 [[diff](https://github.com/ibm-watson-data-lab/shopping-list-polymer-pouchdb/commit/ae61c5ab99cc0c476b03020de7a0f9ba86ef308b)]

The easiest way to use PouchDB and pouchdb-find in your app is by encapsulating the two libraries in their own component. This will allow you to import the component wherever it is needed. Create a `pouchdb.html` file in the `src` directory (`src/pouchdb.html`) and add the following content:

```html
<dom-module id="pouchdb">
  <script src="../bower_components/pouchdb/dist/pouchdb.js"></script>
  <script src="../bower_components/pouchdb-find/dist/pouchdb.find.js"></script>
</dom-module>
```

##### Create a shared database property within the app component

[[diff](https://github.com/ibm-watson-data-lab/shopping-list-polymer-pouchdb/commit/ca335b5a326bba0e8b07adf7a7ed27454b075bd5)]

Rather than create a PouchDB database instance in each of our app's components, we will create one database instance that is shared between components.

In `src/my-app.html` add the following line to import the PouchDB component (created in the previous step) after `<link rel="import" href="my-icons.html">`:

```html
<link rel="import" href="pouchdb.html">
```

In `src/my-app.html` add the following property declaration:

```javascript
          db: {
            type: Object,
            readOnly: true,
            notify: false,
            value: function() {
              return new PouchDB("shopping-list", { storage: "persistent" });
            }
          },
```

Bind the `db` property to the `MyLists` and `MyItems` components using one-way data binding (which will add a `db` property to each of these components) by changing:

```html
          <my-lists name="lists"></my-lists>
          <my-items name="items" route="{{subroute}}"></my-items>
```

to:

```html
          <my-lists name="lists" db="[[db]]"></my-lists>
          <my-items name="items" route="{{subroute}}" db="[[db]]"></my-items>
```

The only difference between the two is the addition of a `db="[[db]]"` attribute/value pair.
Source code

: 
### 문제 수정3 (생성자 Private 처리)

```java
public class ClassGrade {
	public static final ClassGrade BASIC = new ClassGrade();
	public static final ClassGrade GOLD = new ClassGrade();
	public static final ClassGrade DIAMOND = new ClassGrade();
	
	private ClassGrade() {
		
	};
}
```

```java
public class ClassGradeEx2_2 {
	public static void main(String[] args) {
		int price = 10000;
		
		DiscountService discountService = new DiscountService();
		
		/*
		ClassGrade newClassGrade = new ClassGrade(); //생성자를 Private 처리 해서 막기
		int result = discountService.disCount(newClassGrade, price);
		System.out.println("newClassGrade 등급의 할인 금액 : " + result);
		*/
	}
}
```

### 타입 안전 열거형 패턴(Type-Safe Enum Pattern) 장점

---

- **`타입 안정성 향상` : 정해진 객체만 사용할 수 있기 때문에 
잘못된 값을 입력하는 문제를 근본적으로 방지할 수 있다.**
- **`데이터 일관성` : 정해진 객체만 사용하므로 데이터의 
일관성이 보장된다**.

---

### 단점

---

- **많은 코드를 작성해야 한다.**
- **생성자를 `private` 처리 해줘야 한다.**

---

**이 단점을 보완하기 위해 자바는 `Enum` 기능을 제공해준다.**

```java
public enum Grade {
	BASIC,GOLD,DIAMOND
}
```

---

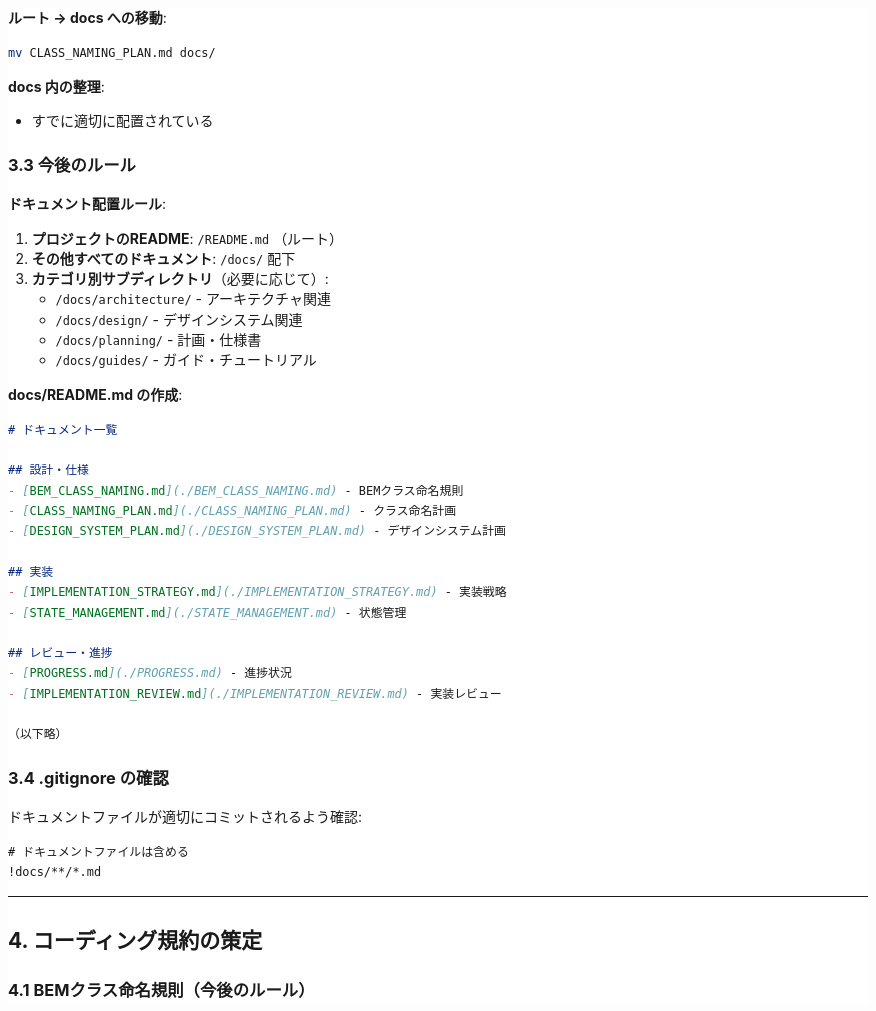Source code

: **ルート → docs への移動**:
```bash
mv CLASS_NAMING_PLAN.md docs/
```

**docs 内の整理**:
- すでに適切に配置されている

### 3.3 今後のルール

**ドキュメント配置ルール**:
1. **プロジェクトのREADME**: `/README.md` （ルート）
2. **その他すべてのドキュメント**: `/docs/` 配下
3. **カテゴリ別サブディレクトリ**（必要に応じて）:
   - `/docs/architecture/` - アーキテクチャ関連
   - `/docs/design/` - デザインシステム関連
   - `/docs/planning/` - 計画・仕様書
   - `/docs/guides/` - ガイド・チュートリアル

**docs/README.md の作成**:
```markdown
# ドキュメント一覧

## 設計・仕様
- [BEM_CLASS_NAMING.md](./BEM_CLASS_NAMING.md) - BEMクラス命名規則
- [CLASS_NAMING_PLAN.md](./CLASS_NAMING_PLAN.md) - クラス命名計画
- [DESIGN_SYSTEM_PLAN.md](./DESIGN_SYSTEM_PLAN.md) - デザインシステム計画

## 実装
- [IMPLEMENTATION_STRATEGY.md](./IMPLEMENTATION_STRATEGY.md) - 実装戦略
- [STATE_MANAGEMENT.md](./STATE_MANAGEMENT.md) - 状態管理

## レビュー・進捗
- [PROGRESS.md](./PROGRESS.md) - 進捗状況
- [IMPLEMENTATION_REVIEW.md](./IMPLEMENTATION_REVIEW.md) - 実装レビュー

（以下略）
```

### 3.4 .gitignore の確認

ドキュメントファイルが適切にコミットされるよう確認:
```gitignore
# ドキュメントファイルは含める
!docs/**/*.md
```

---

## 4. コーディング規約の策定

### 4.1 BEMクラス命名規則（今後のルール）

WORK INSTRUCTIONS. The expected output is every line of the records in which the string "import" appears.

OUTPUT FOR THIS TASK.
The easiest way to use PouchDB and pouchdb-find in your app is by encapsulating the two libraries in their own component. This will allow you to import the component wherever it is needed. Create a `pouchdb.html` file in the `src` directory (`src/pouchdb.html`) and add the following content:
In `src/my-app.html` add the following line to import the PouchDB component (created in the previous step) after `<link rel="import" href="my-icons.html">`:
<link rel="import" href="pouchdb.html">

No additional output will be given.